Canadian researchers found that gay men who had been abused as children were twice as likely to engage in high-risk activity as those who had not been abused. “These results suggest that sexual-abuse counseling should be integrated into HIV prevention efforts,” said Dr. Steffanie Strathdee of the University of British Columbia.
Studies in San Francisco have shown that young gay men are two to three times more likely to be HIV-positive than those older than 30. Typically, about a quarter of them had engaged in unprotected anal sex in the year before the surveys. Now, however, similar results are being found elsewhere.
Epidemiologist Linda Valleroy of the U.S. Centers for Disease Control and Prevention was expected to report today on a new study from six urban areas, including Dade County in Florida, Dallas County in Texas and Los Angeles.

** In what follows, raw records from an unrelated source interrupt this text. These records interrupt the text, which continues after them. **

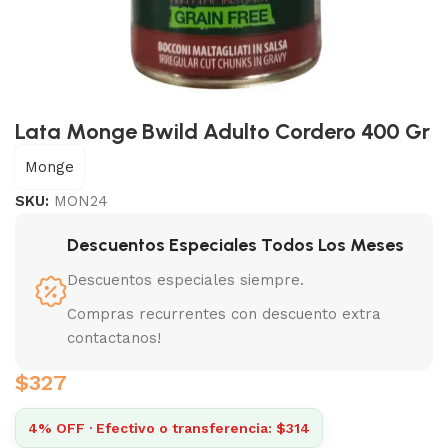
Lata Monge Bwild Adulto Cordero 400 Gr
Monge
SKU:
MON24
Descuentos Especiales Todos Los Meses
Descuentos especiales siempre.
Compras recurrentes con descuento extra
contactanos!
$
327
4% OFF · Efectivo o transferencia: $314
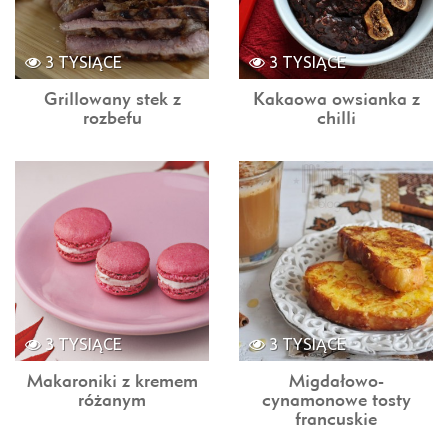
3 TYSIĄCE
3 TYSIĄCE
Grillowany stek z
Kakaowa owsianka z
rozbefu
chilli
3 TYSIĄCE
3 TYSIĄCE
Makaroniki z kremem
Migdałowo-
różanym
cynamonowe tosty
francuskie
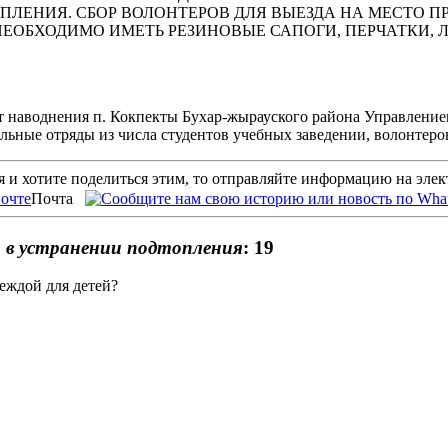
ЕНИЯ. СБОР ВОЛОНТЕРОВ ДЛЯ ВЫЕЗДА НА МЕСТО ПРО
НЕОБХОДИМО ИМЕТЬ РЕЗИНОВЫЕ САПОГИ, ПЕРЧАТКИ, Л
т наводнения п. Кокпекты Бухар-жырауского района Управлени
ные отряды из числа студентов учебных заведении, волонтеров
 и хотите поделиться этим, то отправляйте информацию на эле
Почта
 в устранении подтопления
: 19
еждой для детей?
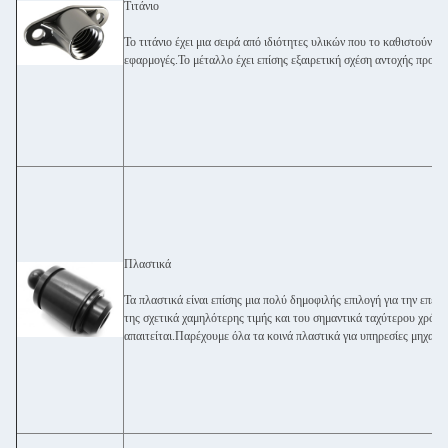
Τιτάνιο
Το τιτάνιο έχει μια σειρά από ιδιότητες υλικών που το καθιστούν το
εφαρμογές.Το μέταλλο έχει επίσης εξαιρετική σχέση αντοχής προς 
Πλαστικά
Τα πλαστικά είναι επίσης μια πολύ δημοφιλής επιλογή για την επεξ
της σχετικά χαμηλότερης τιμής και του σημαντικά ταχύτερου χρόνο
απαιτείται.Παρέχουμε όλα τα κοινά πλαστικά για υπηρεσίες μηχαν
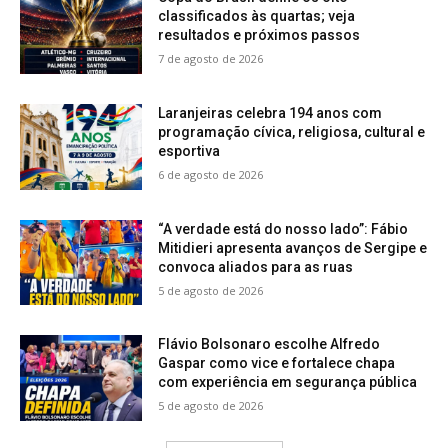
classificados às quartas; veja
resultados e próximos passos
7 de agosto de 2026
Laranjeiras celebra 194 anos com
programação cívica, religiosa, cultural e
esportiva
6 de agosto de 2026
“A verdade está do nosso lado”: Fábio
Mitidieri apresenta avanços de Sergipe e
convoca aliados para as ruas
5 de agosto de 2026
Flávio Bolsonaro escolhe Alfredo
Gaspar como vice e fortalece chapa
com experiência em segurança pública
5 de agosto de 2026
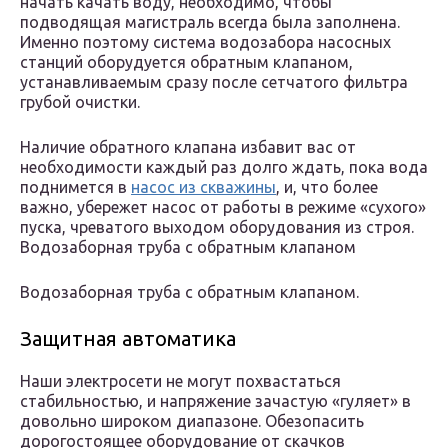
начать качать воду, необходимо, чтобы
подводящая магистраль всегда была заполнена.
Именно поэтому система водозабора насосных
станций оборудуется обратным клапаном,
устанавливаемым сразу после сетчатого фильтра
грубой очистки.
Наличие обратного клапана избавит вас от
необходимости каждый раз долго ждать, пока вода
поднимется в
насос из скважины
, и, что более
важно, убережет насос от работы в режиме «сухого»
пуска, чреватого выходом оборудования из строя.
Водозаборная труба с обратным клапаном
Водозаборная труба с обратным клапаном.
Защитная автоматика
Наши электросети не могут похвастаться
стабильностью, и напряжение зачастую «гуляет» в
довольно широком диапазоне. Обезопасить
дорогостоящее оборудование от скачков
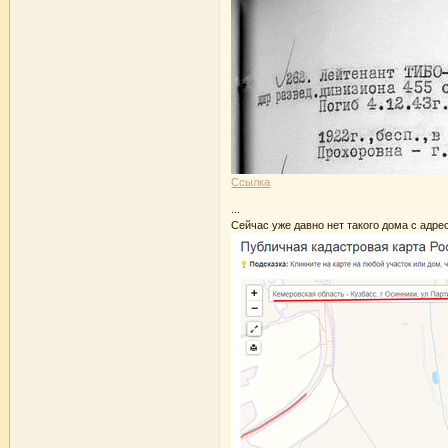
Ссылка
...
Сейчас уже давно нет такого дома с адре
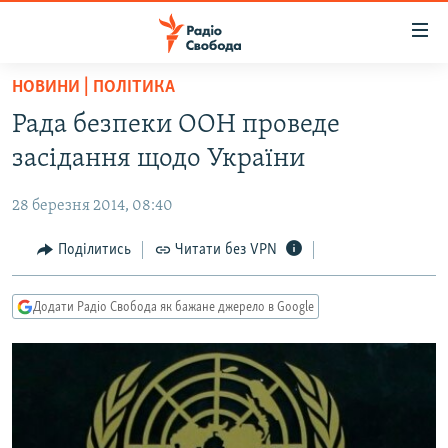
Доступність
посилання
Перейти
НОВИНИ | ПОЛІТИКА
до
РАДІО СВОБОДА – 70 РОКІВ
Рада безпеки ООН проведе
основного
ВСЕ ЗА ДОБУ
матеріалу
засідання щодо України
СТАТТІ
Перейти
до
28 березня 2014, 08:40
ВІЙНА
ПОЛІТИКА
основної
РОСІЙСЬКА «ФІЛЬТРАЦІЯ»
Поділитись
Читати без VPN
ЕКОНОМІКА
навігації
Перейти
ДОНБАС.РЕАЛІЇ
СУСПІЛЬСТВО
до
Додати Радіо Свобода як бажане джерело в Google
КРИМ.РЕАЛІЇ
КУЛЬТУРА
пошуку
ТИ ЯК?
СПОРТ
СХЕМИ
УКРАЇНА
КИТАЙ.ВИКЛИКИ
СВІТ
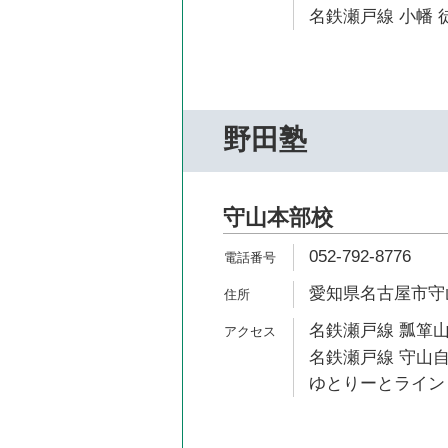
名鉄瀬戸線 小幡 徒
野田塾
守山本部校
052-792-8776
愛知県名古屋市守
名鉄瀬戸線 瓢箪山
名鉄瀬戸線 守山自
ゆとりーとライン 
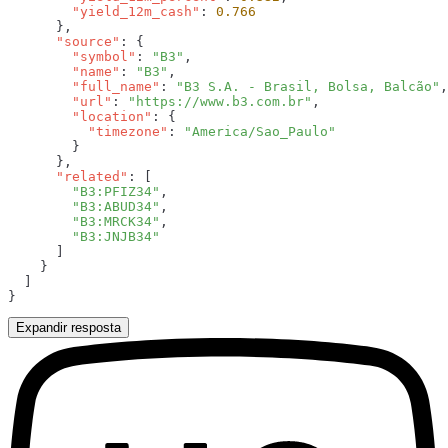
        "yield_12m_cash"
: 
      "source"
        "symbol"
: 
"B3"
        "name"
: 
"B3"
        "full_name"
: 
"B3 S.A. - Brasil, Bolsa, Balcão"
        "url"
: 
"https://www.b3.com.br"
        "location"
          "timezone"
: 
      "related"
        "B3:PFIZ34"
        "B3:ABUD34"
        "B3:MRCK34"
Expandir resposta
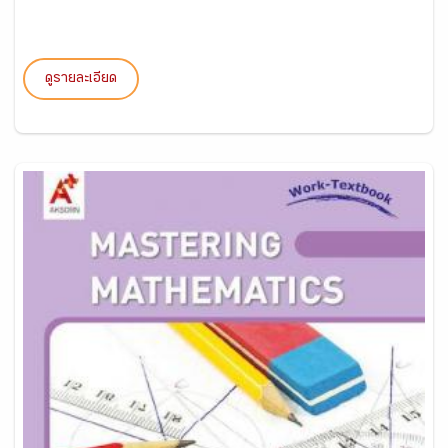
ดูรายละเอียด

She found that 7 percent of gay men between the ages of 15 and 22 were HIV-positive and that 39 percent had unprotected anal sex in the previous six months.
Similar results were found independently in studies in Pittsburgh, Boston, Vancouver and Amsterdam, Netherlands, said psychologist John de Wit of the University of Utrecht in the Netherlands. But the trend can be reversed, researchers say.
Dr. Susan M. Kegeles of the University of California, San Francisco, is expected to report Wednesday on the success of intervention measures in three small West Coast communities. The Mpowerment project included the creating of a young gay men’s community center run by gay males. Its program involved informal outreach efforts among friends, formal outreach at social events and small-group intervention.
After six months, the researchers reported a 32 percent drop in high-risk behavior.